Allez, je me colle au 1er §:
"Quand on est jeune, il ne faut pas hésiter à s’adonner à la philosophie, et quand on est vieux il
ne faut pas se lasser d’en poursuivre l’étude. Car personne ne peut soutenir qu’il est trop jeune ou trop
vieux pour acquérir la santé de l’âme. Celui qui prétendrait que l’heure de philosopher n’est pas
encore venue ou qu’elle est déjà passée, ressemblerait à celui qui dirait que l’heure n’est pas encore
arrivée d’être heureux ou qu’elle est déjà passée. Il faut donc que le jeune homme aussi bien que le
vieillard cultivent la philosophie : celui-ci pour qu’il se sente rajeunir au souvenir des biens que la
fortune lui a accordée dans le passé, celui-là pour être, malgré sa jeunesse, aussi intrépide en face de
l’avenir qu’un homme avancé en âge. Il convient ainsi de s’appliquer assidûment à tout ce qui peut
nous procurer la félicité, s’il est vrai que quand elle est en notre possession nous avons tout ce que
nous pouvons avoir, et que quand elle nous manque nous faisons tout pour l’obtenir. Tâche, par
conséquent, de mettre à profit et d’appliquer les enseignements que je n’ai cessé de t’adresser, en te
pénétrant de l’idée que ce sont là des principes nécessaires pour vivre comme il faut."
La proposition selon laquelle il est toujours l'heure de philosopher est assez iconoclaste, face à l'opinion qui veut qu'à 20 ans on "s'amuse" et qu'à 60 et plus on est trop vieux pour s'occuper de ces conneries. Epicure se fiche aussi probablement de Platon, pour qui en gros on est un bébé en termes de sagesse jusqu'à au moins 50 ans.

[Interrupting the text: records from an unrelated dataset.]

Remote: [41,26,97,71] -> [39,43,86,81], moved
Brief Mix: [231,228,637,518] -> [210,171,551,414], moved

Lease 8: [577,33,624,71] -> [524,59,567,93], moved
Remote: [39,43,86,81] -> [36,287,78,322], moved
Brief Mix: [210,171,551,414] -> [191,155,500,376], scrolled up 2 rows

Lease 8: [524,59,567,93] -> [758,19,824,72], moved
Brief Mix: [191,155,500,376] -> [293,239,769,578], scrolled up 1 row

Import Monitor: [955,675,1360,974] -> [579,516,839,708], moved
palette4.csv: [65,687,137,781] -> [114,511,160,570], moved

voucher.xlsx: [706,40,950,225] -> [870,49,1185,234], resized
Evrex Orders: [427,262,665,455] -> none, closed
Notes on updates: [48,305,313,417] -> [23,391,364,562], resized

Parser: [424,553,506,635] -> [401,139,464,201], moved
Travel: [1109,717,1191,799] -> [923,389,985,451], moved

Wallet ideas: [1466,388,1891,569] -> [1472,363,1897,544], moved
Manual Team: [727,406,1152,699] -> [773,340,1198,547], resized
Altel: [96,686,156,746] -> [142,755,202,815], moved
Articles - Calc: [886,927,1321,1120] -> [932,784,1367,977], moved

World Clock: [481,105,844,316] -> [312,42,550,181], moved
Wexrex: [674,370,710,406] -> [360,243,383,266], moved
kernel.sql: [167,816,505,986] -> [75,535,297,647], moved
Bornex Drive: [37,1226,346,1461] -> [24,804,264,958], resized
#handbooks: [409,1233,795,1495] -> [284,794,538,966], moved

Par ailleurs, il entend qch de bien spécifique par philosophie: la santé de l'âme ou bonheur. L'enjeu n'est pas ici théorique mais très pratique: comment s'assurer la vie la plus heureuse possible? Et la métaphore médicale qui sera filée dans toute la lettre est présente dès les premiers mots.
La santé suppose des maladies, il y a donc des maladies qui nous empêchent d'être heureux et il faudra déterminer lesquelles.
Cependant le jeune et le vieux ne sont pas dans des situations identiques et ne vont pas retirer la même chose de cet exercice: "celui-ci pour qu’il se sente rajeunir au souvenir des biens que la fortune lui a accordée [coquille: accordés] dans le passé, celui-là pour être, malgré sa jeunesse, aussi intrépide en face de l’avenir qu’un homme avancé en âge". C'est pas si simple cette phrase, autant le jeune va gagner en "intrépidité" (ce qui suppose de ne pas craindre qch que les autres craignent), autant on a du mal à comprendre ce que le vieillard va y gagner ("rajeunir au souvenir des biens passés"????). Comment vous comprenez cette phrase? la philosophie nourrirait la nostalgie? augmenterait la mémoire?
Sur la conclusion de cette introduction: "quand elle (la félicité) est en notre possession nous avons tout ce que nous pouvons avoir"... La philosophie comme méthode du bonheur, mais méthode vide pour le moment... puisqu'on ne sait pas ce qu'il faut faire pour atteindre cette félicité, de surcroît elle a un sens différent pour chacun de nous (être riche, avoir du succès, fonder une famille, être mince, que sais-je)...
C'est un texte très "vendeur": z'allez voir ce que z'allez voir ma brave dame, elle est belle ma méthode, prenez-en deux kilos, si vous choisissez ma méthode vous n'aurez pas un peu, vous n'aurez pas beaucoup, vous aurez TOUT! Car le bonheur n'est-il pas tout ce qu'un homme recherche? qui serait assez fou pour rechercher le malheur ou la souffrance? La promesse est immense, voire grandiloquente, mais traditionnelle dans l'Antiquité où la valeur suprême pour un philosophe est le "souci de son âme". Comment au mieux prendre soin de la partie la plus noble en moi? en vivant seul ou en société? en recherchant l'ascèse ou le plaisir? etc. La question de la définition de la "nature humaine" (pour le dire en termes modernes) est fondamentale car, une fois cette nature déterminée, il faut vivre le plus possible en conformité avec elle.